=== Problem details ===
Reproduce all of the entries character for character, while leaving out any pictures they contain.

=== Dataset ===
* * * *
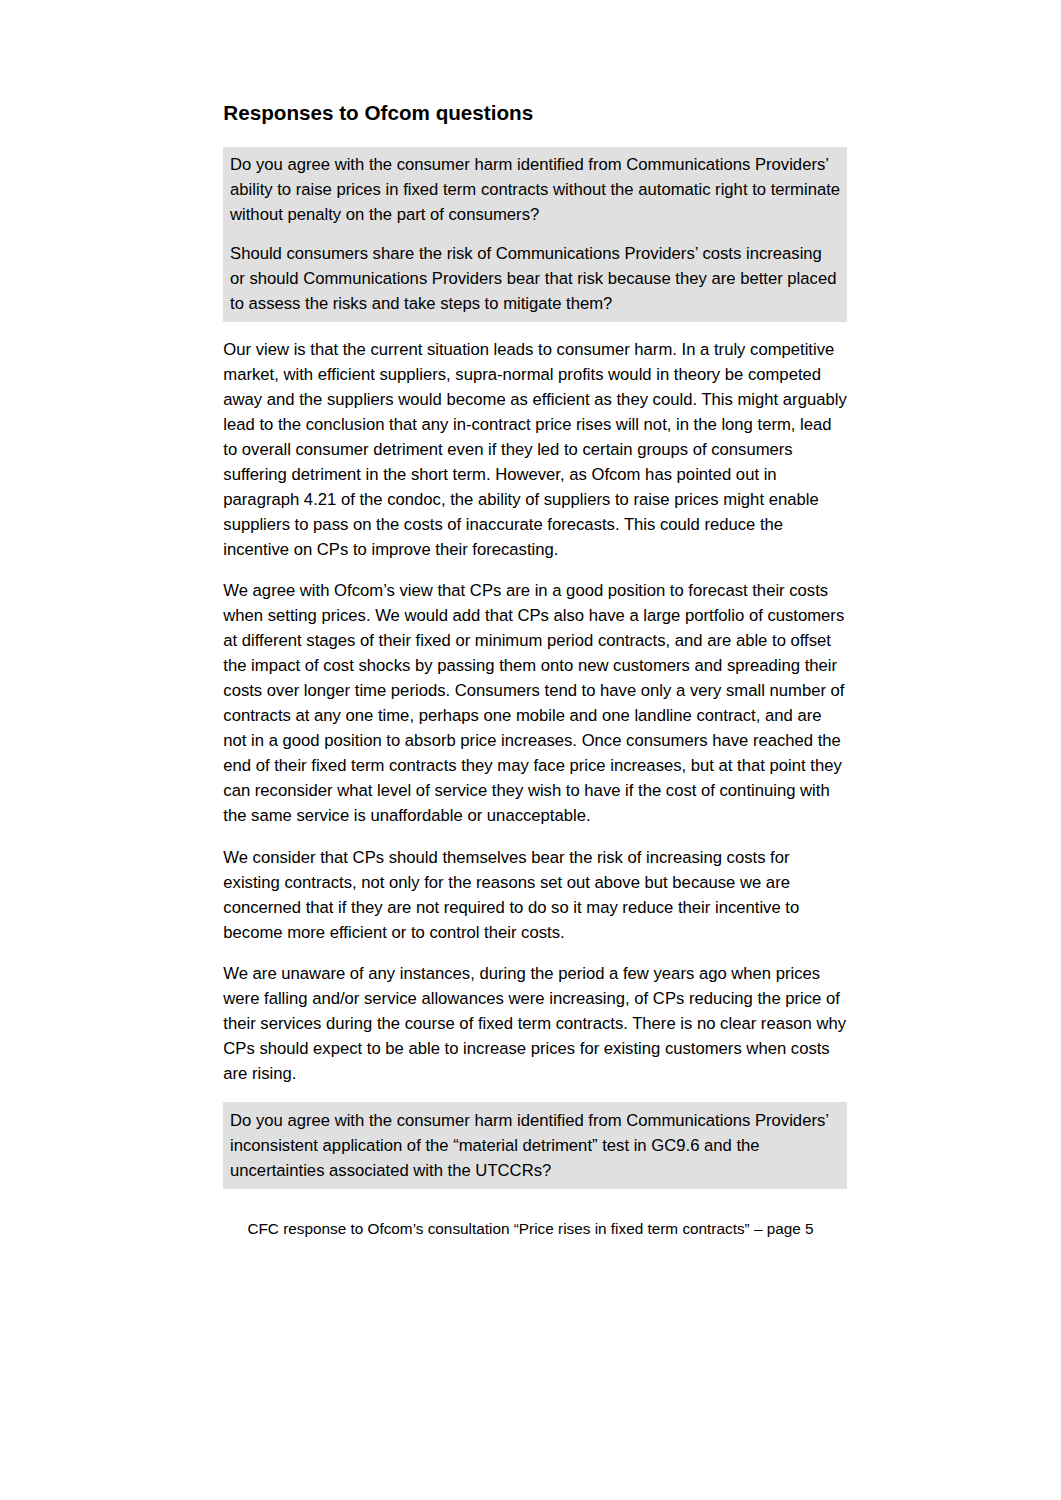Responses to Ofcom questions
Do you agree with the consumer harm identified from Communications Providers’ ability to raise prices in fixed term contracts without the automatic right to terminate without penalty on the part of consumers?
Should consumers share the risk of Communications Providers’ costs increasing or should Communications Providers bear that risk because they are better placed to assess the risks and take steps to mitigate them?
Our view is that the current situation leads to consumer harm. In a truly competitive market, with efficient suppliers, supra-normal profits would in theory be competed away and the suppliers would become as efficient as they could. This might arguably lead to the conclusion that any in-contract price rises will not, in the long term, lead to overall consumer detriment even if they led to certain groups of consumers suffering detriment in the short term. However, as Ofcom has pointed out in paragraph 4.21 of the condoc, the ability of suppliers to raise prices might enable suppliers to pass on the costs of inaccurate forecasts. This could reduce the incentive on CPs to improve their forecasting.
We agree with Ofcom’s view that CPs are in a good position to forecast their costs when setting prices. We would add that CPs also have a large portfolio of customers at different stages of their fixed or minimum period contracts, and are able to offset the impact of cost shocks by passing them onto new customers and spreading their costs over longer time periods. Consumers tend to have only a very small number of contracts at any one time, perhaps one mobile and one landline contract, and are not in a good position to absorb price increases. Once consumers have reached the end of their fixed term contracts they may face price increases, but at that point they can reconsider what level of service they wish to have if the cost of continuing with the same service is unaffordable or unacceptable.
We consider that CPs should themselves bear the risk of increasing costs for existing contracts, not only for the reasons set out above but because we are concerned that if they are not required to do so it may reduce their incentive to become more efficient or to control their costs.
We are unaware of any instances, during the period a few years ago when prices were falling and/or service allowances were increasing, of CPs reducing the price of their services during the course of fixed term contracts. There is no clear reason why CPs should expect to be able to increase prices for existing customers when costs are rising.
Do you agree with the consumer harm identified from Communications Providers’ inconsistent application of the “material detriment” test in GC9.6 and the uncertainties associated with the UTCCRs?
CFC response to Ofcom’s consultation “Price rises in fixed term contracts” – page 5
* * * *
=== Answer to the exercise ===
Responses to Ofcom questions
Do you agree with the consumer harm identified from Communications Providers’ ability to raise prices in fixed term contracts without the automatic right to terminate without penalty on the part of consumers?
Should consumers share the risk of Communications Providers’ costs increasing or should Communications Providers bear that risk because they are better placed to assess the risks and take steps to mitigate them?
Our view is that the current situation leads to consumer harm. In a truly competitive market, with efficient suppliers, supra-normal profits would in theory be competed away and the suppliers would become as efficient as they could. This might arguably lead to the conclusion that any in-contract price rises will not, in the long term, lead to overall consumer detriment even if they led to certain groups of consumers suffering detriment in the short term. However, as Ofcom has pointed out in paragraph 4.21 of the condoc, the ability of suppliers to raise prices might enable suppliers to pass on the costs of inaccurate forecasts. This could reduce the incentive on CPs to improve their forecasting.
We agree with Ofcom’s view that CPs are in a good position to forecast their costs when setting prices. We would add that CPs also have a large portfolio of customers at different stages of their fixed or minimum period contracts, and are able to offset the impact of cost shocks by passing them onto new customers and spreading their costs over longer time periods. Consumers tend to have only a very small number of contracts at any one time, perhaps one mobile and one landline contract, and are not in a good position to absorb price increases. Once consumers have reached the end of their fixed term contracts they may face price increases, but at that point they can reconsider what level of service they wish to have if the cost of continuing with the same service is unaffordable or unacceptable.
We consider that CPs should themselves bear the risk of increasing costs for existing contracts, not only for the reasons set out above but because we are concerned that if they are not required to do so it may reduce their incentive to become more efficient or to control their costs.
We are unaware of any instances, during the period a few years ago when prices were falling and/or service allowances were increasing, of CPs reducing the price of their services during the course of fixed term contracts. There is no clear reason why CPs should expect to be able to increase prices for existing customers when costs are rising.
Do you agree with the consumer harm identified from Communications Providers’ inconsistent application of the “material detriment” test in GC9.6 and the uncertainties associated with the UTCCRs?
CFC response to Ofcom’s consultation “Price rises in fixed term contracts” – page 5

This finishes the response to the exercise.